Mit Beginn des Zweiten Weltkrieges veränderte sich das Zivil-Leben in der Ortenau erstmal wenig. Das NS-Regime scheute sich, der Bevölkerung allzu große Opfer abzuverlangen. Es bemühte sich auch durch Aufrechterhaltung eines ausgedehnten Kulturbetriebs um Alltagsnormalität.

Von Kriegsbegeisterung konnte nach dem deutschen Überfall auf Polen am 1. September 1939 in der Ortenau keine Rede sein. Zu frisch war die traumatische Erinnerung an den Ersten Weltkrieg ein Vierteljahrhundert zuvor mitsamt seinen katastrophalen Folgen. Die miserable Lebensmittelversorgung und die Hungerjahre 1916 bis 1919 waren im Bewusstsein vieler Erwachsener vor allem in den Städten präsent. Ähnlich bedrückt war die Stimmung auf dem Land, wo der Entzug von Arbeitskräften und Pferden Probleme aufwarf.
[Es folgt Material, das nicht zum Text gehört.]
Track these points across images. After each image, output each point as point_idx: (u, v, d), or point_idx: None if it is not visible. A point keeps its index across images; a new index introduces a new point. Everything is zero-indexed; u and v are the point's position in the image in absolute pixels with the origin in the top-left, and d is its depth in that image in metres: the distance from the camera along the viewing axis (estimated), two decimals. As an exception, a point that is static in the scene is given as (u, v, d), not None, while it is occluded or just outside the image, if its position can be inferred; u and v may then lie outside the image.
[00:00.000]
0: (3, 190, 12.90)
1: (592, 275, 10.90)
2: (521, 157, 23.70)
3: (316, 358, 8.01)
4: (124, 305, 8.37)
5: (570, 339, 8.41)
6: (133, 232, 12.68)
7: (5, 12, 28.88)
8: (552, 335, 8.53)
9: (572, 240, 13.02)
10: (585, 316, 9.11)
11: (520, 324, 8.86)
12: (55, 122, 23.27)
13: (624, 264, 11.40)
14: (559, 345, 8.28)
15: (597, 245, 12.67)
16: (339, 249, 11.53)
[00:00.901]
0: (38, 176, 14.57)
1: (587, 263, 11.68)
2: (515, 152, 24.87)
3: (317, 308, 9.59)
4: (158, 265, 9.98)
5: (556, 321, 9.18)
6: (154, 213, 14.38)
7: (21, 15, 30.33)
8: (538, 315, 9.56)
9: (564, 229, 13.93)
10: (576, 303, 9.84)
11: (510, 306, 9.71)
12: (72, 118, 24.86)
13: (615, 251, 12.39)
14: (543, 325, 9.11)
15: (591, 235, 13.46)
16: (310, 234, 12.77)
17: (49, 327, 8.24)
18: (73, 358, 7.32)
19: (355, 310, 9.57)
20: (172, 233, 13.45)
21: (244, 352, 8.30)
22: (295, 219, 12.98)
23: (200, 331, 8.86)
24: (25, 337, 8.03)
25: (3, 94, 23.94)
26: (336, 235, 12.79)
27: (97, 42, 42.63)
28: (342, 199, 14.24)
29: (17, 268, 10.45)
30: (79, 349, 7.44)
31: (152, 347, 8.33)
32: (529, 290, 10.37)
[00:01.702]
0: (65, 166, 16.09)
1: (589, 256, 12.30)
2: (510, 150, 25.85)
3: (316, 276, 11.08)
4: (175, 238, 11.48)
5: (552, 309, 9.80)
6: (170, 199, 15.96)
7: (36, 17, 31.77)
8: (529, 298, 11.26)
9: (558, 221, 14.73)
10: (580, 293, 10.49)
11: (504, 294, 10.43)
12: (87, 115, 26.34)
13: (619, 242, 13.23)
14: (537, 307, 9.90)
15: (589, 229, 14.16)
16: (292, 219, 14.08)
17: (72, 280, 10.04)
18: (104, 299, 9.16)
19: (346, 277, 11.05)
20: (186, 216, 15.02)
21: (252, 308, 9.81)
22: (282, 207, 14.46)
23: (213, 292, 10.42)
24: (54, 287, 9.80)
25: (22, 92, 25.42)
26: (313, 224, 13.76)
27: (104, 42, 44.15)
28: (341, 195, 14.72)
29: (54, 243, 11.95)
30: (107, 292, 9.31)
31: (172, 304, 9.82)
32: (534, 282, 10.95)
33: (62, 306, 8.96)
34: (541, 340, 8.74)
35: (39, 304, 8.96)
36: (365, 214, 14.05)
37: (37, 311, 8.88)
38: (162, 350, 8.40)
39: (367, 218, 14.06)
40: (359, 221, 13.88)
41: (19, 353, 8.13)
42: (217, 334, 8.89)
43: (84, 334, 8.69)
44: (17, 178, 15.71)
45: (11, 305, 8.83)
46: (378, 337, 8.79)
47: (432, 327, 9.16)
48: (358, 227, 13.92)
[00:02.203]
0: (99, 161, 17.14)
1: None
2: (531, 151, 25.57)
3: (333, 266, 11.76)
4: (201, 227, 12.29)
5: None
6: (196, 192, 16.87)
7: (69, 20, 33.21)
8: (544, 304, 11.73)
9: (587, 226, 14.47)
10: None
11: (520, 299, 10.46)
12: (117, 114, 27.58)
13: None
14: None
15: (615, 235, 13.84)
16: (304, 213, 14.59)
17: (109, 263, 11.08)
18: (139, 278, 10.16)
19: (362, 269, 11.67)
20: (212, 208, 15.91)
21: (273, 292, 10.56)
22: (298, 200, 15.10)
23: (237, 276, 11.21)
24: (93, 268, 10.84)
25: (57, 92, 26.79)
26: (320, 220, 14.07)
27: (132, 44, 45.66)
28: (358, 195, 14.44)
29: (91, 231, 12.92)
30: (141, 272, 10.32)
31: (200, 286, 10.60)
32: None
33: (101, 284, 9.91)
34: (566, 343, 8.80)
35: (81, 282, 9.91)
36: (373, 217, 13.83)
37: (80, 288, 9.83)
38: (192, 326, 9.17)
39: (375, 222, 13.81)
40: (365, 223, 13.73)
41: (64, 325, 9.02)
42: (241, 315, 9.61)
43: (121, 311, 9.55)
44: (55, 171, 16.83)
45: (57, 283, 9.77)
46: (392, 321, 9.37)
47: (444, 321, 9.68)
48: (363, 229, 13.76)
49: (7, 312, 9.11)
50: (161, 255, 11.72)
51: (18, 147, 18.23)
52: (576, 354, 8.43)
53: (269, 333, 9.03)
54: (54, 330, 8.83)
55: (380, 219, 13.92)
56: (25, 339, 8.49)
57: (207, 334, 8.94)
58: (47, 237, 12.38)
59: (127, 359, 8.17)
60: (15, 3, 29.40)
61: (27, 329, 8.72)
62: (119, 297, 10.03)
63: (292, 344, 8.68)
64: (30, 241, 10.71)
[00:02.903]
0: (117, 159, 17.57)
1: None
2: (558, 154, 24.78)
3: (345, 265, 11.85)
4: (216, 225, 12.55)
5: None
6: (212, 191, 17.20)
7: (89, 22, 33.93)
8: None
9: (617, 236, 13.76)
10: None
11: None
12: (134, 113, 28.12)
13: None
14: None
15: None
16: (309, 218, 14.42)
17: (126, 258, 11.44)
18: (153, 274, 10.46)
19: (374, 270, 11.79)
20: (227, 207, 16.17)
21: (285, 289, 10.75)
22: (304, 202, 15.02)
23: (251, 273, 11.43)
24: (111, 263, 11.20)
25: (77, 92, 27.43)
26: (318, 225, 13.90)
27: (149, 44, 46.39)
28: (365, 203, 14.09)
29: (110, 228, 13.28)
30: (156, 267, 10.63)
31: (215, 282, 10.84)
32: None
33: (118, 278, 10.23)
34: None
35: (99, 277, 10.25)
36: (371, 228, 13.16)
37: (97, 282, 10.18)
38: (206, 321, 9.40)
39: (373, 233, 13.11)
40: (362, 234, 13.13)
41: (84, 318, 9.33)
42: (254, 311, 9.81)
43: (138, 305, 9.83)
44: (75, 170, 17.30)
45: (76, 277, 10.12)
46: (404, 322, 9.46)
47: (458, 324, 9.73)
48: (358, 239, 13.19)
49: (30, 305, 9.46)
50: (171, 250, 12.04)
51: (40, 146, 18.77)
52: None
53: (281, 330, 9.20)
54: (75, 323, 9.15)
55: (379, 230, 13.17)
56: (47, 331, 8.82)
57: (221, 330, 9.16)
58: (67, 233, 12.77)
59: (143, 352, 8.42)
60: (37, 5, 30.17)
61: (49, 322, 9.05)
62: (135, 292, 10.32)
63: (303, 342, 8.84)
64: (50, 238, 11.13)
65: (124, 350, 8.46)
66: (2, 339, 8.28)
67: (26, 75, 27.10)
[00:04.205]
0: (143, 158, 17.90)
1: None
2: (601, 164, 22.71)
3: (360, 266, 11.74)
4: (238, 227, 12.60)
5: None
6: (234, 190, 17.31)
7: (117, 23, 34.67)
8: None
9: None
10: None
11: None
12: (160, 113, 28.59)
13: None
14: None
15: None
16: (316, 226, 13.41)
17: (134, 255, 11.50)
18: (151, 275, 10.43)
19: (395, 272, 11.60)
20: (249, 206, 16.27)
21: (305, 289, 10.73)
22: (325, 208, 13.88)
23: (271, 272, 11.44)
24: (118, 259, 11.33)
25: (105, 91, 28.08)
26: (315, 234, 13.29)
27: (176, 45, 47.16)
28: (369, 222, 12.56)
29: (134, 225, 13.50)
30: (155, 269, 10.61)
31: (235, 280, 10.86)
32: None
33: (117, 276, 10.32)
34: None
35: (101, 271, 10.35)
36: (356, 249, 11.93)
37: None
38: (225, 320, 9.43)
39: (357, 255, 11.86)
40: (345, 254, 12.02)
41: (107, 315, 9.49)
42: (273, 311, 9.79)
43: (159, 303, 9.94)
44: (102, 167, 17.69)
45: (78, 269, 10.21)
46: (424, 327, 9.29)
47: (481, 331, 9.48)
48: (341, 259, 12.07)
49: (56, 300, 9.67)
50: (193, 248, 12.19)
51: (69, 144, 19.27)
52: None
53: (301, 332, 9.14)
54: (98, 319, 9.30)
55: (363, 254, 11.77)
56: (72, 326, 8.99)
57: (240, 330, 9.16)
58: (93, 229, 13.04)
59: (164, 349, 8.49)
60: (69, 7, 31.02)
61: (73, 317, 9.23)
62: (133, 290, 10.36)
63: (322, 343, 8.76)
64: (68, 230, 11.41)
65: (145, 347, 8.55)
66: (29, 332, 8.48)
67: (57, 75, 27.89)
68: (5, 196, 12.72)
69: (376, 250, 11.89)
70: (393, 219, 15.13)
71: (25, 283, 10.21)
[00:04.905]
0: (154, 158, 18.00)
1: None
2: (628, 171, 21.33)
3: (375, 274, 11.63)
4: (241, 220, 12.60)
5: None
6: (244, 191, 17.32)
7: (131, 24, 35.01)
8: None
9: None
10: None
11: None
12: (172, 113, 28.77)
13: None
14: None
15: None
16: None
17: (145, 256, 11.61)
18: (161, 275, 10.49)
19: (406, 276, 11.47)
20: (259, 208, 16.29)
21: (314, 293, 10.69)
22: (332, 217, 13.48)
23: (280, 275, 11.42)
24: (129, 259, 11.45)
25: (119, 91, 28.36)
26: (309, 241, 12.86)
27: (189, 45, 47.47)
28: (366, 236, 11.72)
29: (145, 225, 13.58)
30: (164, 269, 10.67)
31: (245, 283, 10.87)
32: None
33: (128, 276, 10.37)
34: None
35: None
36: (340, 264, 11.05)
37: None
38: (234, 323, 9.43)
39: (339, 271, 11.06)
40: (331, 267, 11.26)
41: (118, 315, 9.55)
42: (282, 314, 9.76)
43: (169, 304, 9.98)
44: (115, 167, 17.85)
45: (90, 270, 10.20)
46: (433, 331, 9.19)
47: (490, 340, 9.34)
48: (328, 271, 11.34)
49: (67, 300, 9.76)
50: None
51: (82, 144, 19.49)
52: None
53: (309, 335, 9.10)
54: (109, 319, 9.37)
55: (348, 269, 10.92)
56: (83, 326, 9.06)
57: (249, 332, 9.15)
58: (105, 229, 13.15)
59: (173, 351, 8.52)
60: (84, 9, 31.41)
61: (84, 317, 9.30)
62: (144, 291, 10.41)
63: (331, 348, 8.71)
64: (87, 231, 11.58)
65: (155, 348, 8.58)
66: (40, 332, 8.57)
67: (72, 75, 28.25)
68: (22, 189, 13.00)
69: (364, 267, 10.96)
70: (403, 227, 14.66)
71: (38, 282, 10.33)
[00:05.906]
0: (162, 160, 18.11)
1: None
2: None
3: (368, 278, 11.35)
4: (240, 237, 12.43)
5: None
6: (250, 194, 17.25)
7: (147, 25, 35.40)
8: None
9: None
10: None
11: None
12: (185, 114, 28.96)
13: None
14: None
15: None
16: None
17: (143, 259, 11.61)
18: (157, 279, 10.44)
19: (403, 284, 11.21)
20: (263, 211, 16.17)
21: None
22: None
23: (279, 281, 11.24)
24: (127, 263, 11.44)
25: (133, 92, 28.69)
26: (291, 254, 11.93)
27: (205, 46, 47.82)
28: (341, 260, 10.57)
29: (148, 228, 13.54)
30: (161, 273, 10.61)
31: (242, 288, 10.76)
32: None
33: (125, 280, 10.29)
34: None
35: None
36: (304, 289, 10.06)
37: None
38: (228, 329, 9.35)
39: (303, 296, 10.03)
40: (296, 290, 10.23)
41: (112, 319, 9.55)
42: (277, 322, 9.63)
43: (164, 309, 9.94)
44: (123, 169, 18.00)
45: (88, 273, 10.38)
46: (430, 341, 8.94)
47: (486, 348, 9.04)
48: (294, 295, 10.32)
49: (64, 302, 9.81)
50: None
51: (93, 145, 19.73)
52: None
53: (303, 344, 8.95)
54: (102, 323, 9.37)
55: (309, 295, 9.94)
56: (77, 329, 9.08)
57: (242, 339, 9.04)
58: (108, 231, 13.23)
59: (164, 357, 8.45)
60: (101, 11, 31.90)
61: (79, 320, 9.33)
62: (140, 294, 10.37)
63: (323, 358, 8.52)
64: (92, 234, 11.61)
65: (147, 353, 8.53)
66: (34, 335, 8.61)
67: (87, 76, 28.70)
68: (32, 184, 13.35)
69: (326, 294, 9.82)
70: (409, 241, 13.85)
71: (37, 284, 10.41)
Das NS-Regime war sich der mangelnden Kriegsbegeisterung in der Bevölkerung bewusst, und es hatte aus den Erfahrungen des Ersten Weltkriegs frühzeitig seine Lehren gezogen: Seit 1937 war die Rationierung von Lebensmitteln, Treibstoff, Kohle und anderen Versorgungsgütern im Reichsverteidigungsrat minutiös vorbereitet worden. Durch gute Ernten 1938 und 1939 waren die Vorratslager zudem reichhaltig gefüllt. Bei Getreide, Kartoffeln, Zucker und Fleisch war ein Selbstversorgungsgrad von 100 Prozent erreicht worden.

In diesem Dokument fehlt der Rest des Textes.